Essa, segundo se entende, é a interpretação que mais se harmoniza com o ordenamento jurídico como um todo, de modo a conferir o privilégio legal somente a quem dele necessita para garantir sua própria sobrevivência e de seus dependentes a curtíssimo prazo.
Estender tal prerrogativa aos honorários advocatícios, e em consequência aos honorários devidos a todos os profissionais liberais, implicaria que toda e qualquer verba que guardasse alguma relação com o trabalho do credor ou com qualquer outra fonte de renda destinada ao seu sustento e de sua família também deveria ser reconhecida como tal, tornando regra a exceção que o legislador reservou apenas para situações extremas.

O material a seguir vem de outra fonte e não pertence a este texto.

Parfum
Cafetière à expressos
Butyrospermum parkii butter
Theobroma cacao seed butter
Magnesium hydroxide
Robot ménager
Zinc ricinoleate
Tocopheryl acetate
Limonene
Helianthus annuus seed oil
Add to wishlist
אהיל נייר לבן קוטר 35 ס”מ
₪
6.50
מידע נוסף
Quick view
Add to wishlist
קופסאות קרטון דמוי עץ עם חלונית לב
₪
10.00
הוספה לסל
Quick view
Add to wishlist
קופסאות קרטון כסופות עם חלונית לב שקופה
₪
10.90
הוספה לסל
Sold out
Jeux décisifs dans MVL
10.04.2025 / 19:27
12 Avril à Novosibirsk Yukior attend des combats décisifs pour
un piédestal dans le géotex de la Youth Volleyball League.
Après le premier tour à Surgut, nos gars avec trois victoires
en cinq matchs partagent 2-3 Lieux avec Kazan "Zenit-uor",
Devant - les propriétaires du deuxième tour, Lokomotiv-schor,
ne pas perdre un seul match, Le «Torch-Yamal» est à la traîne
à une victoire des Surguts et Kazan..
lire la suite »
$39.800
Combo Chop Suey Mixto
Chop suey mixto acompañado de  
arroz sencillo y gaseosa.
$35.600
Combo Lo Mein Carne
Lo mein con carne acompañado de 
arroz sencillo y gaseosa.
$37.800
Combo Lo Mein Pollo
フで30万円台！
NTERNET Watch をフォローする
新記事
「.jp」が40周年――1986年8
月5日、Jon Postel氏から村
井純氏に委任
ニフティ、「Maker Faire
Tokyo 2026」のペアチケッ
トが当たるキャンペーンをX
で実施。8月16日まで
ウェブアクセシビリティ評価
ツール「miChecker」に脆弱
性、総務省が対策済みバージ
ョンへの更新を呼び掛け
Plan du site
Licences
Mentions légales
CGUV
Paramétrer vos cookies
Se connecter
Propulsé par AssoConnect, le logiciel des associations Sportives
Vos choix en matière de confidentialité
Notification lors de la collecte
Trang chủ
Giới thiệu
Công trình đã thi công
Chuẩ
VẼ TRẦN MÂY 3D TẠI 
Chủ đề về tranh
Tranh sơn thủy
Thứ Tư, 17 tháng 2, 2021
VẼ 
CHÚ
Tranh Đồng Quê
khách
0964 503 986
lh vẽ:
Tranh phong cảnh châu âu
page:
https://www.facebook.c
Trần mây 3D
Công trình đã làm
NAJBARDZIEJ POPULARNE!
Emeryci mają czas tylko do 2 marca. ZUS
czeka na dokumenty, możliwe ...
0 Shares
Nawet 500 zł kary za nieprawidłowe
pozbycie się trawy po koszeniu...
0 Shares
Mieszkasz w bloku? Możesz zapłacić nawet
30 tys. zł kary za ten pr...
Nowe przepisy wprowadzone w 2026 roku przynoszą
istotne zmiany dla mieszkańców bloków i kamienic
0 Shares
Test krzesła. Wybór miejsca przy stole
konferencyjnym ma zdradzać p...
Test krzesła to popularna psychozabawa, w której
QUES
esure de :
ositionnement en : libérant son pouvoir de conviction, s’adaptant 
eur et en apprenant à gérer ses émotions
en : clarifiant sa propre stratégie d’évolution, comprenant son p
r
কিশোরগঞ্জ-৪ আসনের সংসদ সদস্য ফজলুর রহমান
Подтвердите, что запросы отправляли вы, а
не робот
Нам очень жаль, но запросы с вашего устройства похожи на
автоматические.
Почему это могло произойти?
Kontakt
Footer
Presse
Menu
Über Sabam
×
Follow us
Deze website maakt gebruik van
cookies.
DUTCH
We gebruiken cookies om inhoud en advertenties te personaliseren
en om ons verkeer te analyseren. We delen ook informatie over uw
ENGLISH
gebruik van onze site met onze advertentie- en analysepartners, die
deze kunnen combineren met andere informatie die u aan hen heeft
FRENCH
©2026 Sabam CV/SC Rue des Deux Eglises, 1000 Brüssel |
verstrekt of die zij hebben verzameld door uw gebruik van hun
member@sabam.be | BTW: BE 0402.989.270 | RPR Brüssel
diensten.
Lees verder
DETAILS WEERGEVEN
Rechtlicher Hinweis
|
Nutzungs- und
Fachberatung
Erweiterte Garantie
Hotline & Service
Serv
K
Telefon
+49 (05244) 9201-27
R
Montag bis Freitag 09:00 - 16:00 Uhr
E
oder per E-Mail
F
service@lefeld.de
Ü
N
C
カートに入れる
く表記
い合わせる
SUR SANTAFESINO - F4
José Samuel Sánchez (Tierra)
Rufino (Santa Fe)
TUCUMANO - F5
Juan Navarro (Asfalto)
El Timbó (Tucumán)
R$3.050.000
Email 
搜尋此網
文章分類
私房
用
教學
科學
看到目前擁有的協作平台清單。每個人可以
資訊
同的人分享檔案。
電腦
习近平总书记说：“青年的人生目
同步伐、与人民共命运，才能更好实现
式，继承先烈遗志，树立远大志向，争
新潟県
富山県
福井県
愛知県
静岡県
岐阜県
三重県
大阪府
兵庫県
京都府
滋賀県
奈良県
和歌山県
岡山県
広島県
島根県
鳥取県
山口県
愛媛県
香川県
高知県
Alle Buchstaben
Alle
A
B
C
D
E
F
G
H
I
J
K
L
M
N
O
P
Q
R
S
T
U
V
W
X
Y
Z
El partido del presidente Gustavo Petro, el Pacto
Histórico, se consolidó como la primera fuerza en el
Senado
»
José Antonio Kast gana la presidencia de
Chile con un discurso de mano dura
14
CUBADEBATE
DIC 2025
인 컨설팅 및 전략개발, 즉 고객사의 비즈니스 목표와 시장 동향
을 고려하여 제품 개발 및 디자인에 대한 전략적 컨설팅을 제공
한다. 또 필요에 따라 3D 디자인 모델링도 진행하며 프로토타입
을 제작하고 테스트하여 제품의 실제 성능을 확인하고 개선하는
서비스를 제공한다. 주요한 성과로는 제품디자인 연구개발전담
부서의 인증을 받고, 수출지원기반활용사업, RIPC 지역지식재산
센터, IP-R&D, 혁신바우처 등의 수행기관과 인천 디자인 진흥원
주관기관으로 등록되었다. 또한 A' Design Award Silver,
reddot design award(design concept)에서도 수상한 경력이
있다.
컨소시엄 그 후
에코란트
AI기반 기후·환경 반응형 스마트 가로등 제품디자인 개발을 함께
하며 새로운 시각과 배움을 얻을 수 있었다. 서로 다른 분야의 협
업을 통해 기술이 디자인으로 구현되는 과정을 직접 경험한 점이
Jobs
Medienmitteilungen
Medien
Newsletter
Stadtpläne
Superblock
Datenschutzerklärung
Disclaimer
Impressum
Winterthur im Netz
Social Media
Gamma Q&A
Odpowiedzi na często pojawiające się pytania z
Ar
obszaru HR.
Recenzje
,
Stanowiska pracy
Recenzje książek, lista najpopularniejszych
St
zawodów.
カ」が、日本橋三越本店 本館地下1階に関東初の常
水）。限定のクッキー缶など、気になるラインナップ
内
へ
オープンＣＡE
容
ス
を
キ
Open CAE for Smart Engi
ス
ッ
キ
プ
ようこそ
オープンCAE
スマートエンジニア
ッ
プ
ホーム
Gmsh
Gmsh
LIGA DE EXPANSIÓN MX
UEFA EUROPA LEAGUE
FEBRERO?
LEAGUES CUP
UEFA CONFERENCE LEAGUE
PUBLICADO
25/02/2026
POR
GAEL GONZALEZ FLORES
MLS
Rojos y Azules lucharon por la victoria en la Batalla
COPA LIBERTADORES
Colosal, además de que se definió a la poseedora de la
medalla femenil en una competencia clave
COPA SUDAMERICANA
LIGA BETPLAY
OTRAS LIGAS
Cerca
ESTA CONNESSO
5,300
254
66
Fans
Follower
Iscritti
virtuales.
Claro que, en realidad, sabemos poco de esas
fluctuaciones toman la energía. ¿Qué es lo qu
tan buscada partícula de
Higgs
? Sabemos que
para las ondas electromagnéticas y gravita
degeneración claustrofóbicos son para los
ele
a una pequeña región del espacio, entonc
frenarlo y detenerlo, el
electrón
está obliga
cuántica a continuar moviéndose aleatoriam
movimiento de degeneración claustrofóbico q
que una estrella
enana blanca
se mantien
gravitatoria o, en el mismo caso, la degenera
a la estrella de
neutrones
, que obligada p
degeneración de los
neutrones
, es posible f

Tal compreensão não retira a possibilidade de penhora de parte das verbas remuneratórias elencadas no art. 833, IV, do CPC/2015, desde que seja preservado percentual capaz de dar guarida à dignidade do devedor e de sua família, conforme entendimento firmado em precedentes da Corte Especial.
Em qualquer hipótese, portanto, independentemente da natureza jurídica do crédito executado e da pessoa do credor, será possível, em tese, a penhora tanto de parte das verbas de caráter remuneratório quanto de valores depositados em caderneta de poupança (e de outros a eles equiparados), especificadas nos incisos IV e X do art. 833 CPC/2015, caso se verifique, a partir da análise do caso concretamente examinado, que o ato de constrição judicial não retira do devedor a capacidade de manutenção de um mínimo existencial e de um padrão de vida digno em favor dele próprio e de seus dependentes.
Dessa forma, fixa-se a seguinte tese repetitiva: A verba honorária sucumbencial, a despeito da sua natureza alimentar, não se enquadra na exceção prevista no § 2º do art. 833 do CPC/2015 (penhora para pagamento de prestação alimentícia).